:: Problem ::
Using the records below, give again exactly the lines from the line that contains "#486a8f; stroke: #9bc2e9;" through the line that contains "M 685,528 L", both ends included, and only those.

:: Material for this task ::
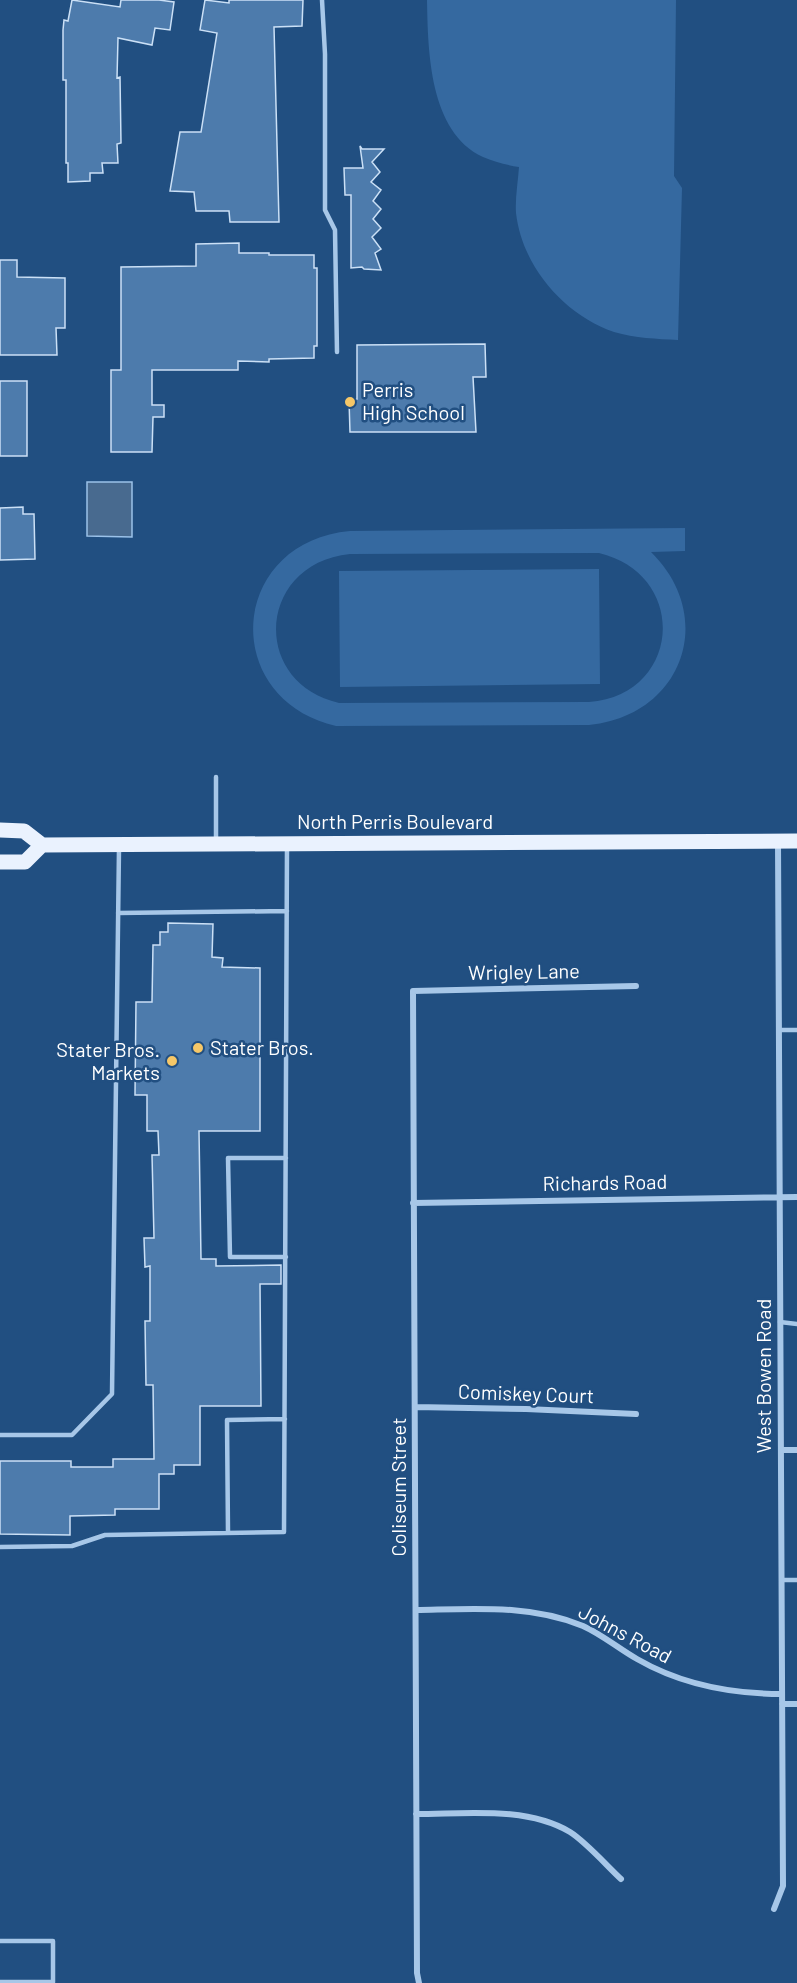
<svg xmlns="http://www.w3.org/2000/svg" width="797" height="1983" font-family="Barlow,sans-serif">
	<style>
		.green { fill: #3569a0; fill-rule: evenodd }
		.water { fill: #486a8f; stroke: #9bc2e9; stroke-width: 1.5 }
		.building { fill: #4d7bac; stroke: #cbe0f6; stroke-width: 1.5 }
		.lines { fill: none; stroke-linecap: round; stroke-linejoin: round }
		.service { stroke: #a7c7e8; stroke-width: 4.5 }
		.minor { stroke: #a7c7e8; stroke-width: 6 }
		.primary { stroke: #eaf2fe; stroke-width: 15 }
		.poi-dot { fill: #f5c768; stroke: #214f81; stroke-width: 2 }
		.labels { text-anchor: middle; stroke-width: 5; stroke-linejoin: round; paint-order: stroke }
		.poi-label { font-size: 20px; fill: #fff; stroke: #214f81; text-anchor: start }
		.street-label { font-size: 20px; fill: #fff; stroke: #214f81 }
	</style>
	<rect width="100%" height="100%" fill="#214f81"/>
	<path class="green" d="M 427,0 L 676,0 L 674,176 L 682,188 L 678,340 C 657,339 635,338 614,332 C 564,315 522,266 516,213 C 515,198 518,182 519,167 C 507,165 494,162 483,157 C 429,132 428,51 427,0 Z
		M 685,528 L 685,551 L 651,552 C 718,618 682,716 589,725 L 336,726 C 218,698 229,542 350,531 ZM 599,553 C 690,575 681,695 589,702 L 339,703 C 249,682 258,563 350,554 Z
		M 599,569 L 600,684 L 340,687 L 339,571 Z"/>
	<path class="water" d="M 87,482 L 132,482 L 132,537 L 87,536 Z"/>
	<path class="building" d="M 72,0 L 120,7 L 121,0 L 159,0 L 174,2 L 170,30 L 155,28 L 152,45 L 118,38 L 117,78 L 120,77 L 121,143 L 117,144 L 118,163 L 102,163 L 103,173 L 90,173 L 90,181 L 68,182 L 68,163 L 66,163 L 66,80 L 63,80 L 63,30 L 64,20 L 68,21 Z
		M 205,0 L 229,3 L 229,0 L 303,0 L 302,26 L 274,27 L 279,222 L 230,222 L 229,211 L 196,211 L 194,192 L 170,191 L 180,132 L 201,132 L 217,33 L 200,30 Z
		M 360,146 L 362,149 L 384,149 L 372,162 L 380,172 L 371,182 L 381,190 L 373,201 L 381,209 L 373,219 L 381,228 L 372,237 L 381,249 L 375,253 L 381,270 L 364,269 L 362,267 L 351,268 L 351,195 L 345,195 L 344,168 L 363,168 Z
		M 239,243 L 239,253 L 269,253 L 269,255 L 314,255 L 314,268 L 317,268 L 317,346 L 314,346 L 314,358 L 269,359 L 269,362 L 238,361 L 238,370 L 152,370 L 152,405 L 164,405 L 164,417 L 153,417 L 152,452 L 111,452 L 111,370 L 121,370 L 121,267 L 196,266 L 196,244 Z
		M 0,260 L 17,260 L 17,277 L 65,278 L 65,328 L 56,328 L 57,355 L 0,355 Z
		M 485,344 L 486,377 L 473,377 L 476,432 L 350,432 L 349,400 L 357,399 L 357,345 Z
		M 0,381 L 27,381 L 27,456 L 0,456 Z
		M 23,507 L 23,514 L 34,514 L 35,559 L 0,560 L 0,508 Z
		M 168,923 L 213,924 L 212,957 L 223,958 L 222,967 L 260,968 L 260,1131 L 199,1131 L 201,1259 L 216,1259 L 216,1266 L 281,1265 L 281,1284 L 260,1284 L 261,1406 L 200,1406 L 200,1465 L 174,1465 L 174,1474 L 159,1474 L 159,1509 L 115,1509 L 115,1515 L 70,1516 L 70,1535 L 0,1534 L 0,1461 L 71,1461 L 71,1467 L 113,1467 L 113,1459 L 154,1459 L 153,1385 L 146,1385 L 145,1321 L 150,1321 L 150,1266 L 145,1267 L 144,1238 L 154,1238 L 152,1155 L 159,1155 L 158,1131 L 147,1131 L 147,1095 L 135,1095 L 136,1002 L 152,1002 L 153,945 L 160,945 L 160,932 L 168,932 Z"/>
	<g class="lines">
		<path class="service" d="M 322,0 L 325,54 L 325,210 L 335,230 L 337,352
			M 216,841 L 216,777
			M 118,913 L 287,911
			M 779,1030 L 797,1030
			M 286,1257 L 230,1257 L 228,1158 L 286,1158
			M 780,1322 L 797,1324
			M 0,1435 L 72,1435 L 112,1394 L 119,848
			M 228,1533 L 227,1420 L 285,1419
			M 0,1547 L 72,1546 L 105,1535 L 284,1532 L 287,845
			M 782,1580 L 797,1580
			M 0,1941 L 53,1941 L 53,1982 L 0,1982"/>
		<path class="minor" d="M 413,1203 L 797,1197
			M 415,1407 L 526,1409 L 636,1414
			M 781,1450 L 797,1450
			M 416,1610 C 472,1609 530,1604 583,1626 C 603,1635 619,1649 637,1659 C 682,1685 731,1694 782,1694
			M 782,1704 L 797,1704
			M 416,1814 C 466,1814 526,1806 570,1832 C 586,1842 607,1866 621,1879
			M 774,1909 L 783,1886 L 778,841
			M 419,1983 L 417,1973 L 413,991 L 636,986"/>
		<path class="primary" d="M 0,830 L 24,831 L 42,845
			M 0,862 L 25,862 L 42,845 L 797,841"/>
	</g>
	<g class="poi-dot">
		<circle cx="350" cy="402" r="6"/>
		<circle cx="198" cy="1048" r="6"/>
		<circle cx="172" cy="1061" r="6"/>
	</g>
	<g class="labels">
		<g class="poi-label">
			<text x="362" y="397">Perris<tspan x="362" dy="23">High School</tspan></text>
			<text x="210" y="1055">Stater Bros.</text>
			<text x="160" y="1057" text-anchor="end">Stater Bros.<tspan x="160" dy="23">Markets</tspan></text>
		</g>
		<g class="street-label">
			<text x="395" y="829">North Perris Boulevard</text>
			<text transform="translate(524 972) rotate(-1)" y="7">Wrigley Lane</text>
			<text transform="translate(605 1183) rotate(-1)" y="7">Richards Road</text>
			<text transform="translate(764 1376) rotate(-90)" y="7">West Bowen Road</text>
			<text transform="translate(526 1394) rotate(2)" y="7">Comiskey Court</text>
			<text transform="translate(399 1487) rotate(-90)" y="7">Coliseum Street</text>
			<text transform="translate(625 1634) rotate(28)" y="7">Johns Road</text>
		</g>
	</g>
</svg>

:: Answer to this task ::
		.water { fill: #486a8f; stroke: #9bc2e9; stroke-width: 1.5 }
		.building { fill: #4d7bac; stroke: #cbe0f6; stroke-width: 1.5 }
		.lines { fill: none; stroke-linecap: round; stroke-linejoin: round }
		.service { stroke: #a7c7e8; stroke-width: 4.5 }
		.minor { stroke: #a7c7e8; stroke-width: 6 }
		.primary { stroke: #eaf2fe; stroke-width: 15 }
		.poi-dot { fill: #f5c768; stroke: #214f81; stroke-width: 2 }
		.labels { text-anchor: middle; stroke-width: 5; stroke-linejoin: round; paint-order: stroke }
		.poi-label { font-size: 20px; fill: #fff; stroke: #214f81; text-anchor: start }
		.street-label { font-size: 20px; fill: #fff; stroke: #214f81 }
	</style>
	<rect width="100%" height="100%" fill="#214f81"/>
	<path class="green" d="M 427,0 L 676,0 L 674,176 L 682,188 L 678,340 C 657,339 635,338 614,332 C 564,315 522,266 516,213 C 515,198 518,182 519,167 C 507,165 494,162 483,157 C 429,132 428,51 427,0 Z
		M 685,528 L 685,551 L 651,552 C 718,618 682,716 589,725 L 336,726 C 218,698 229,542 350,531 ZM 599,553 C 690,575 681,695 589,702 L 339,703 C 249,682 258,563 350,554 Z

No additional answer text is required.